Travis avait su parfaitement manœuvrer, doublant le yacht par bâbord avant de foncer droit sur la poupe, là où se trouvait le moteur. La collision fut spectaculaire. Ils furent tous trois éjectés de leur place, malgré leur préparation à l'inévitable et à leurs sangles. Anita tomba et roula sur son mauvais bras, en poussant un cri de souffrance aiguë. Travis ne lâcha que d'une main la barre, se retenant par miracle. Hugo bascula vers l'avant, perdant l'équilibre et manquant de lâcher son arme dans la chute. Il s'agrippa à elle comme à une bouée.

Un trou énorme avait déchiré la coque du Red Siren, dont il voyait le monogramme, une sirène écarlate et les deux mots en lettres gothiques. La percussion avait également fait éclater l'avant de la Manta, tordant l'acier-titane et le polycarbonate en une sculpture surréaliste.

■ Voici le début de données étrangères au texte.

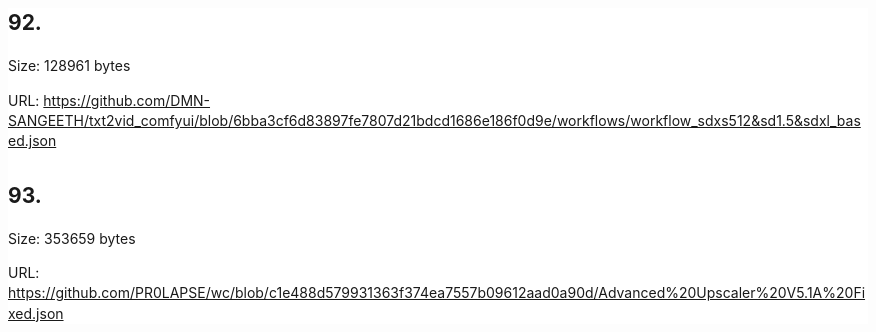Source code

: ## 92. 

Size: 128961 bytes

URL: https://github.com/DMN-SANGEETH/txt2vid_comfyui/blob/6bba3cf6d83897fe7807d21bdcd1686e186f0d9e/workflows/workflow_sdxs512&sd1.5&sdxl_based.json

## 93. 

Size: 353659 bytes

URL: https://github.com/PR0LAPSE/wc/blob/c1e488d579931363f374ea7557b09612aad0a90d/Advanced%20Upscaler%20V5.1A%20Fixed.json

Vite, maintenant, très vite.

– Take the gun and the bullets in the bag. Quickly!

Il se relevait déjà à toute vitesse, dérapant à moitié sur le pont trempé d'eau de mer. Il replaça aussitôt son œil derrière le viseur.

Les vagues puissantes s'engouffraient par l'ouverture béante.

Le moteur du yacht s'éteignait en toussotant pitoyablement, ses turbines stoppèrent. Seule la symphonie impressionnante des éléments se faisait entendre. Aucun son humain ne semblait provenir du gros cruiser, maintenant entravé au voilier, comme deux êtres marins cherchant une impossible symbiose. Déjà la Manta s'arrachait du yacht, sous l'attaque des vagues. Néanmoins, et il fut surpris de constater qu'il pouvait s'en rendre compte, néanmoins la pluie tombait avec moins d'ardeur maintenant, et l'orage s'éloignait de la mer pour pénétrer à l'intérieur des terres, là-bas, vers l'Alentejo…

Il se pencha vers Anita.

– Comment ça va?

– Ça ira, émit-elle d'une voix blanche en se relevant.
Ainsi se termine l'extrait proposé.